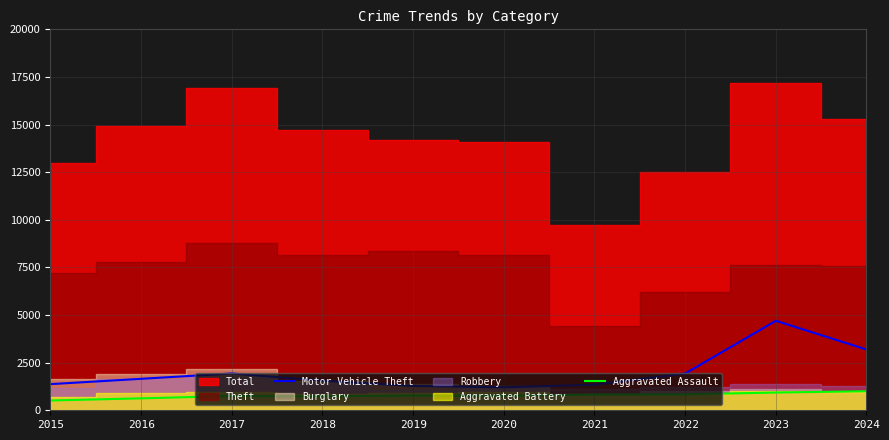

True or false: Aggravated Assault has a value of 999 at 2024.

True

********

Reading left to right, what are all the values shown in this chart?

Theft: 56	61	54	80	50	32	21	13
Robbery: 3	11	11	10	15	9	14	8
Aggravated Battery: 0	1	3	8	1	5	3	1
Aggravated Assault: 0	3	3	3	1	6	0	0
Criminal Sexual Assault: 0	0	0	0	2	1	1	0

********

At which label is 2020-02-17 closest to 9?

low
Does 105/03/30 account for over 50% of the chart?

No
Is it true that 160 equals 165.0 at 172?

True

********

**What you will do**
Pull out each line of the records above that contains the word "Aggravated", and copy it in full.

**Written solution**
True or false: Aggravated Assault has a value of 999 at 2024.
Aggravated Battery: 0	1	3	8	1	5	3	1
Aggravated Assault: 0	3	3	3	1	6	0	0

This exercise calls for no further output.